Jobs set a written agenda for each meeting, and if one item was not finished it got pushed to the top of the agenda next week. There was also a max 2 week decision timeframe on decisions, which helped the efficiency of decisions and the velocity of which Apple shipped new products. Every agenda item had a DRI (direct responsible individual) next to its item. The agenda was usually 80% the same from week to week.
Powerpoints were a big NO! NO! NO! in these weekly meetings, due to Jobs being driven batty of people who used 20 slides to communicate something that could be said in 3 sentences.
Tim Cook usually held a Sunday night preparation meetings with all the execs, to prepare for the Monday morning meeting with Jobs.

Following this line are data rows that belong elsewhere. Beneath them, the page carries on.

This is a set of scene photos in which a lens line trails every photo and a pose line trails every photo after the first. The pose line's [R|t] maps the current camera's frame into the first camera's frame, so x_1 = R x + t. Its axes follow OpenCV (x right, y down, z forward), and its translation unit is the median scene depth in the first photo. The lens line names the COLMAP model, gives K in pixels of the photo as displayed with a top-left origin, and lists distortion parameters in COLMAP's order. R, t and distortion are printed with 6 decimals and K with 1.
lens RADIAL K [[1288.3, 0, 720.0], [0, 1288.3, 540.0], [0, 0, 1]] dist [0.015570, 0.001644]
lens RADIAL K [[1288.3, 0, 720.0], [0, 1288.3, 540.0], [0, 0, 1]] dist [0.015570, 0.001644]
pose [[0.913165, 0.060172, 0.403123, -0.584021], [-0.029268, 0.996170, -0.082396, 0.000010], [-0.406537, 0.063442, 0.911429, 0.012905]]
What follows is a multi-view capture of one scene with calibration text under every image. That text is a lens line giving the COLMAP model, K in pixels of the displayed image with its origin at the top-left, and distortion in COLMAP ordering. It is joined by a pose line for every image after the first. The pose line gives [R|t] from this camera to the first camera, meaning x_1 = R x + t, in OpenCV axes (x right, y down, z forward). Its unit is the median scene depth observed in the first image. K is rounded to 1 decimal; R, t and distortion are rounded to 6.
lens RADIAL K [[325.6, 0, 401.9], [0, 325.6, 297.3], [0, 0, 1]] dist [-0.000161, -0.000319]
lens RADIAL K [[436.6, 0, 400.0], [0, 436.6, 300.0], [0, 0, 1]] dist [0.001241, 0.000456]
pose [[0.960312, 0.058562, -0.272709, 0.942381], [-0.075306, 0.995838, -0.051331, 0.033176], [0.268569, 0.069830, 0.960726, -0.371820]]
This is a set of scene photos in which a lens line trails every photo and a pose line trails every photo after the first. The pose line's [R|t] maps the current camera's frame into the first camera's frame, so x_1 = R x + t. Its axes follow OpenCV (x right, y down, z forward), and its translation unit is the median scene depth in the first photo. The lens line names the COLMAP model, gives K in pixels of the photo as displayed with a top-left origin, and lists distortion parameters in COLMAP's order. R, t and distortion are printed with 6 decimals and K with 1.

Wednesday Marketing Reviews
On Wednesdays Jobs had the weekly meeting for marketing, communications and ad-reviews. This was with TBWA\MAL, Apples marketing agency. Wednesday meetings had a stricter agenda like the Monday exec meet. But every other week Jobs would hold a smaller, more informal meet with the marketing agency. Here he would share news, and review work in progress with the team.
The Rest of the Week
He visited the Industrial Design Lab almost daily, and ate lunch with Jony Ive, the lead designer at Apple almost every day. Apart from this there was no recurring theme for Tuesdays, Thursdays and Fridays during his last tenure at Apple. But these days could during sprints be filled up with a weekly recurring meeting. For example during the prototyping of the Apple Stores, Jobs set aside time every Tuesday to review the Apple Store progress and design with Ron Johnson the DRI of prototyping and designing the stores. He would even call him every day at 8pm, because Steve knew that Rons kids had gone to bed by then. The call was important to Jobs, because he wanted Ron to understand how Steve generally thought, and on a deeper level, because that would help Ron to intuitevly make design desicions of the store.
I might come back to this article to expand on it, but it was more of an active recall session for me. Also this way I can always come back to my notes to get a quick refresh of how Steve Jobs operated.